Directive:
Revise the material below by replacing "Username" with "Email address" and keeping everything else the same. Leave the pictures out of your answer.
Material for the task START
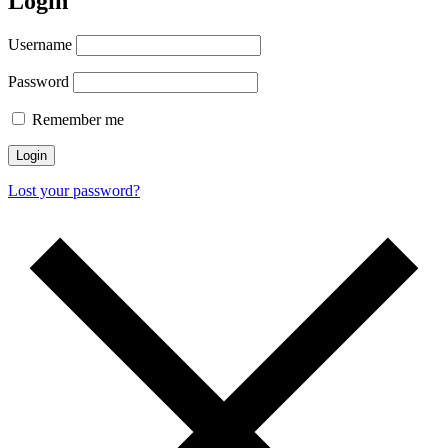
Login
Username
Password
Remember me
Login
Lost your password?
Material for the task END
Expected answer:
Login
Email address
Password
Remember me
Login
Lost your password?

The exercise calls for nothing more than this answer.